Chart 1. Financial Statements
Source: Pioneer ASX 2021
In terms of recovery, a liquidation (or business sale) value would likely result in lower than 100% recovery with the assets being geared at around 80% (net Debt/PDP). Depending on the economic environment, a 10% fall in PDP values alongside a 10% winding up cost would be the minimum for noteholders to start incurring haircuts to their capital. Having gone through the sternest test over the past two years, the credit has been through the toughest period and not failed — so, this would be a very low probability event.
However, the more likely scenario would be a takeover, which could trigger a Change of Control (CoC) and noteholder put (@100 px). Pioneer had to refinance in late 2020 at a high cost to preserve shareholder equity. The owners are also not looking to issue equity because they do not want their holding in the company diluted. While a takeover might trigger a change of control, the company could be taken out by a higher-rated counterparty.
Chart 2. Financial Projections
Source: Pioneer ASX 2021
Background of New Transaction
Pioneer has entered an exclusivity period with an Investment Group to complete a refinancing of its existing senior debt facility. The new debt facility is at a much lower cost of 7.07% (a blended average margin over a four-year life). This new debt facility remains conditional on the MTN maturity extension being completed at 5 years.
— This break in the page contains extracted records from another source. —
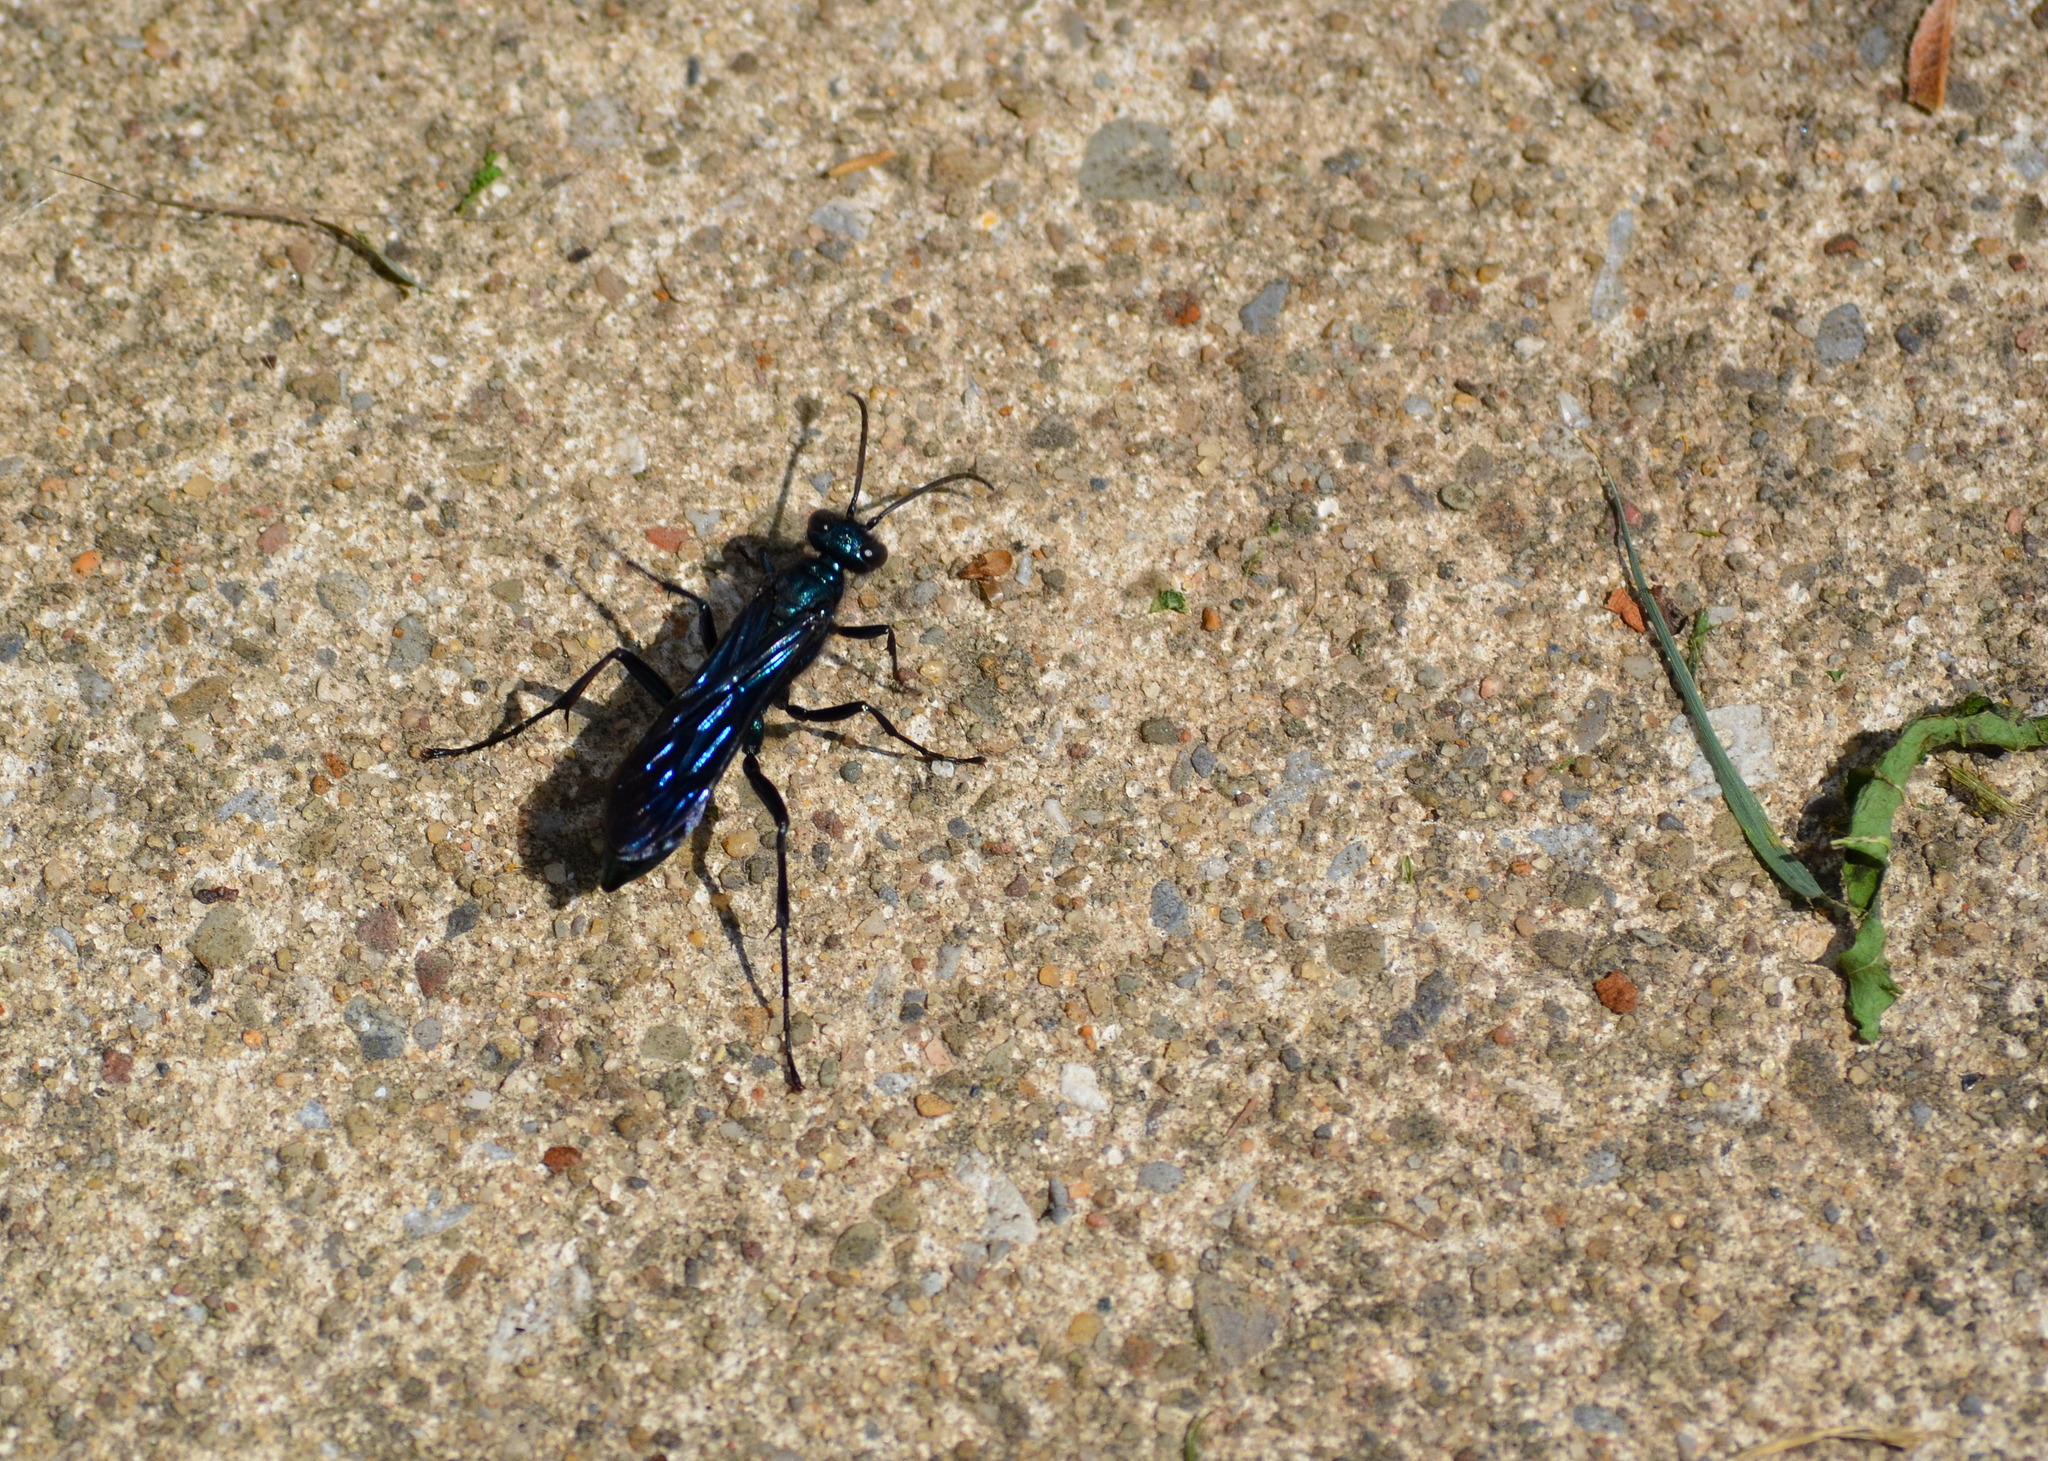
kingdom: Animalia
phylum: Arthropoda
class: Insecta
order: Hymenoptera
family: Sphecidae
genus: Chalybion
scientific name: Chalybion californicum
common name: Mud dauber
The following covenants include:
- Compliance with Borrowing Base;
- Performance Triggers;
- minimum ICR of 2.0x;
- minimum liquidity requirement;
- no dividend or other equity distributions; and
- group change of control.
The existing MTN will be amended/extended as such:
- Maturity extension to 5 years (3.5 year maturity extension)
- Upsize to AUD60m (with AUD20m in incremental new debt)
- Covenant reset over the five-year period (see table below)
Table 1. Covenant Reset (5 Years)
Period | Net LVR |
---|---|
Year 1: | 87.5% |
Year 2: | 87.5% |
Year 3: | 85.0% |
Year 4: | 82.5% |
Year 5: | 80.0% |
Source: Pioneer Presentation 2021
- BBSW+875bps (from current BBSW+725bps)
- Consent fee of 0.5%
- Margin step-up of 150bps from 22 March 2023 if total LVR>82.5%
There is a Change of Control (CoC) and noteholder put (@100 px). As part of the proposed package, Compliance Certificates will be provided quarterly to the Note Trustee.
Relative Value — Little Cheap
Pioneer is going to continue as a going concern (as illustrated in the recent Director’s Notice in FY21 Accounts), as six months ago there was the potential for a collapse following the failed bid by Carlyle. At BBSW+875bps, the new MTNs will be pricing around 2% wider than the new debt facility, which we believe does not fully reflect the improved outlook on the MTNs going forward. Compared to other high-yield (mostly unrated) comps (shown below), it also looks to be very good value as illustrated in the chart below.
There are few ASX-listed financial services providers that offer greater than 6% yield, and many of those bonds are deeply subordinated with PONV language written into the documentation. The new CAIG bond is the most recent comp, at a 9-10% range. This is however, a different risk profile, but the new MTNs at BBSW+875bps stack up nicely against this as well.
From a liquidity perspective, the notes should benefit following an upsize to AUD60m (with AUD20m in incremental new debt).